A subsequent study of March 1937 instead considered the adoption of a Hispano Suiza 12 Y 12-cylinder straight-V engine cooled by 910 c.v. at 3600 m. operating a 3.20 m triple helix. in diameter, with the following dimensions: wingspan 13 m, length 9.85 m, height 3.85 m.

Of the standard A.P.1 with Alfa 126 was studied in April 1937 a modified variant involving a more backward arrangement for the observer under a prolonged glazed cabin and the adoption of a weapon in depression for the inferior-rear defense.

Another study of March 1938 involved the adoption of double commands for the second member of the crew, also serving as a dorsal weapon operator. The launch armament consisted of two cal machine guns. 7.7 or 12.7 mm. wings with 500 c.p.a., a dorsal weapon cal. 7.7 mm. with 500 shots and a similar ventral weapon with the same ammunition for depression shooting. The bombiero compartment could house 4 100 kg bombs. or 7 of 50 kg. or a variable number of other smaller-sized bombs.

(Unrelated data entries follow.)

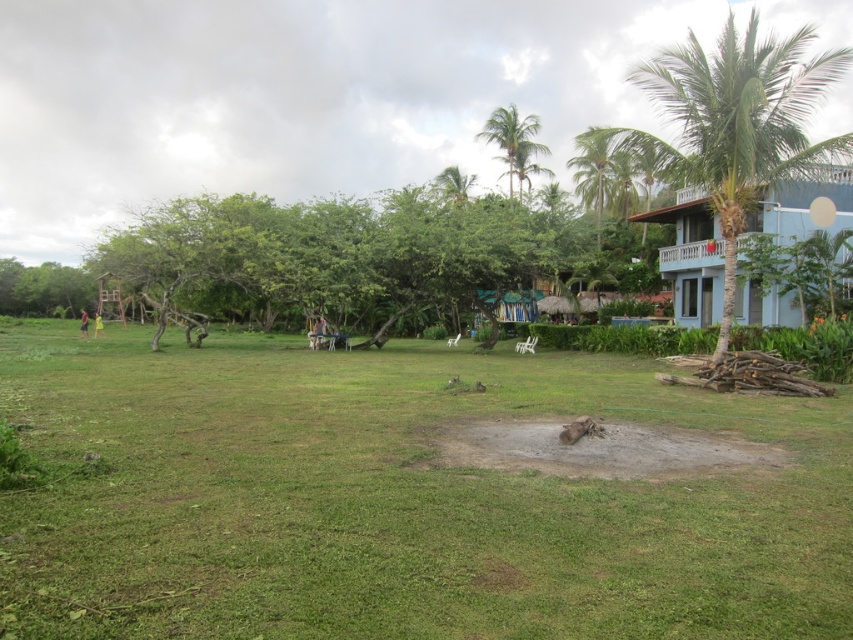
You are standing in the middle of the lawn and want to walk towards the two points marked in the image. Which point, point [83,310] or point [96,337], will you reach first?

Point [83,310] is closer to you than point [96,337], so you will reach point [83,310] first.

You are a gardener standing on the green grass at center. You want to water the green fabric person at lower left. Can you reach them with your hose without moving?

The green fabric person at lower left is above the green grass at center, so you can reach them with your hose while staying on the green grass at center.

Looking at this image, you are standing at the camera position and want to walk towards the green grass at lower left. How far will you have to walk to reach it?

The green grass at lower left is 124.81 feet away from the camera, so you will have to walk 124.81 feet to reach it.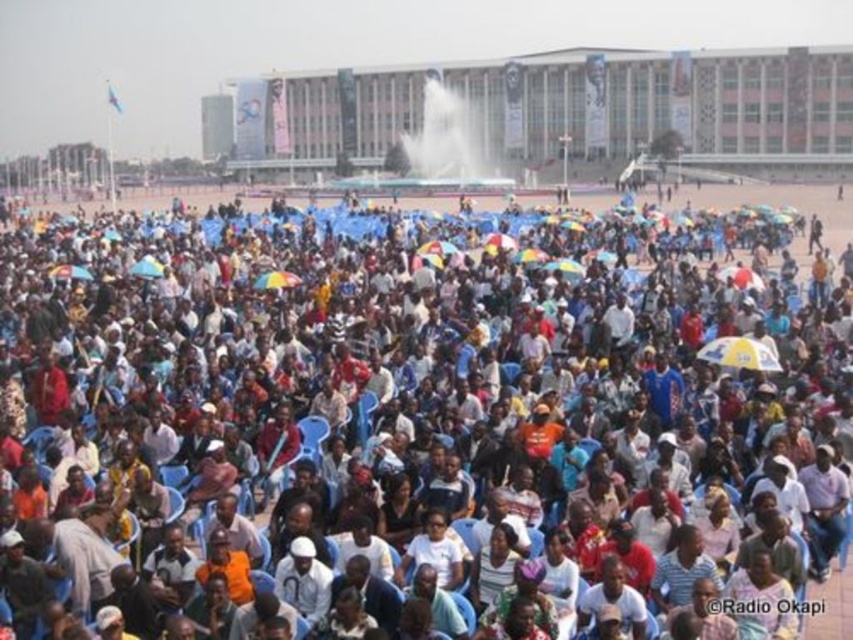
Question: Does white plastic chairs at center have a larger size compared to yellowmaterial/textureumbrella at center?

Choices:
 (A) no
 (B) yes

Answer: (B)

Question: Which object is closer to the camera taking this photo?

Choices:
 (A) white plastic chairs at center
 (B) yellowmaterial/textureumbrella at center

Answer: (A)

Question: Which object appears closest to the camera in this image?

Choices:
 (A) white plastic chairs at center
 (B) yellowmaterial/textureumbrella at center

Answer: (A)

Question: Does white plastic chairs at center appear under yellowmaterial/textureumbrella at center?

Choices:
 (A) no
 (B) yes

Answer: (A)

Question: Is white plastic chairs at center bigger than yellowmaterial/textureumbrella at center?

Choices:
 (A) no
 (B) yes

Answer: (B)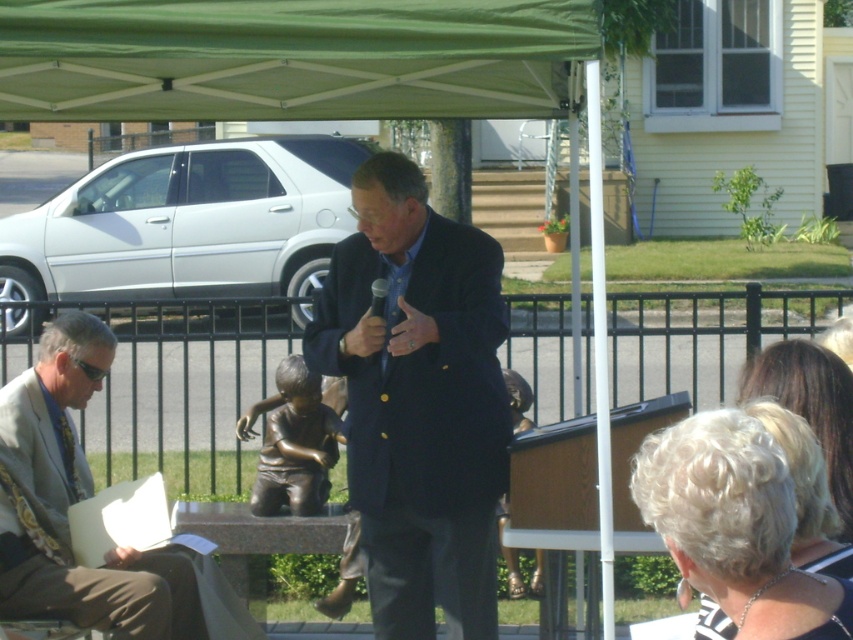
You are standing at the edge of the event area and want to approach the dark blue suit at center to ask a question. What is the approximate distance you need to cover to reach them?

The dark blue suit at center is approximately 6.36 meters away from the viewer, so you need to cover about 6.36 meters to reach them.

You are attending a lecture and want to move from your seat to the podium. There are two people in front of you, a dark blue suit at center and a gray suit at left. Which person do you need to ask to move first?

The dark blue suit at center is in front of gray suit at left, so you need to ask the dark blue suit at center to move first to reach the podium.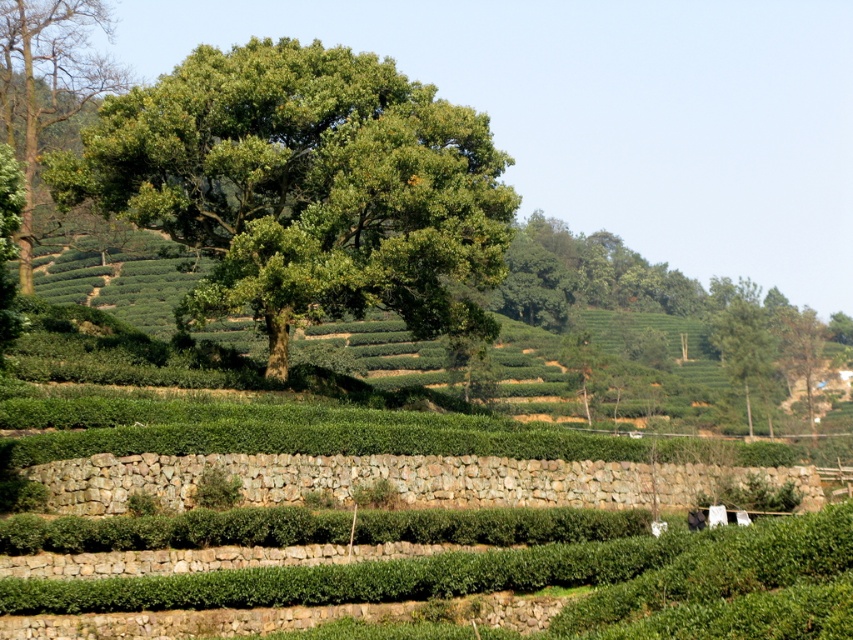
Is green leafy tree at center to the right of green leafy tree at upper left from the viewer's perspective?

Indeed, green leafy tree at center is positioned on the right side of green leafy tree at upper left.

Is point (242, 51) less distant than point (71, 90)?

Yes, point (242, 51) is closer to viewer.

The width and height of the screenshot is (853, 640). Find the location of `green leafy tree at center`. green leafy tree at center is located at coordinates point(305,188).

This screenshot has height=640, width=853. What are the coordinates of `green leafy tree at center` in the screenshot? It's located at point(305,188).

Is point (476, 243) positioned after point (730, 320)?

That is False.

Is green leafy tree at center smaller than green leafy tree at upper right?

Correct, green leafy tree at center occupies less space than green leafy tree at upper right.

You are a GUI agent. You are given a task and a screenshot of the screen. Output one action in this format:
    pyautogui.click(x=<x>, y=<y>)
    Task: Click on the green leafy tree at center
    The image size is (853, 640).
    Given the screenshot: What is the action you would take?
    pyautogui.click(x=305, y=188)

Locate an element on the screen. The width and height of the screenshot is (853, 640). green leafy tree at center is located at coordinates (305, 188).

Is point (93, 51) less distant than point (741, 298)?

Yes, it is.

Image resolution: width=853 pixels, height=640 pixels. Identify the location of green leafy tree at upper left. (45, 86).

The width and height of the screenshot is (853, 640). I want to click on green leafy tree at upper left, so click(45, 86).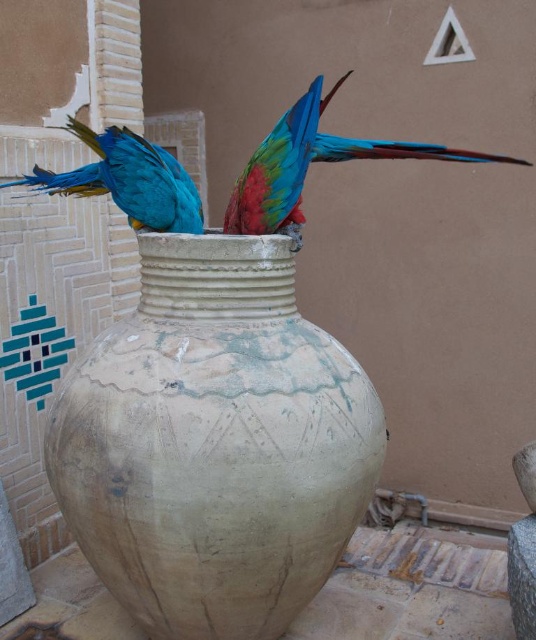
Question: Is shiny blue parrot at upper center wider than blue glossy parrot at upper center?

Choices:
 (A) yes
 (B) no

Answer: (A)

Question: In this image, where is earthy clay vase at center located relative to blue glossy parrot at upper center?

Choices:
 (A) above
 (B) below

Answer: (B)

Question: Estimate the real-world distances between objects in this image. Which object is closer to the blue glossy parrot at upper center?

Choices:
 (A) earthy clay vase at center
 (B) shiny blue parrot at upper center

Answer: (B)

Question: Where is shiny blue parrot at upper center located in relation to blue glossy parrot at upper center in the image?

Choices:
 (A) right
 (B) left

Answer: (A)

Question: Which point appears closest to the camera in this image?

Choices:
 (A) (294, 220)
 (B) (68, 394)
 (C) (138, 211)

Answer: (B)

Question: Estimate the real-world distances between objects in this image. Which object is farther from the shiny blue parrot at upper center?

Choices:
 (A) earthy clay vase at center
 (B) blue glossy parrot at upper center

Answer: (A)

Finally, a further study of an unspecified period. but it could be placed within the embracing period the dates already quoted, incorporating the following modifications: a prolonged and profiled full-length glass cabin, a backbone completely enclosed by the glazing, squared fletching and a lying observer on the floor of the fuselage for aiming, which makes to think that it was a version destined no longer to the assault but, like the two other versions mentioned above, to the survey and the small bombardment at altitude.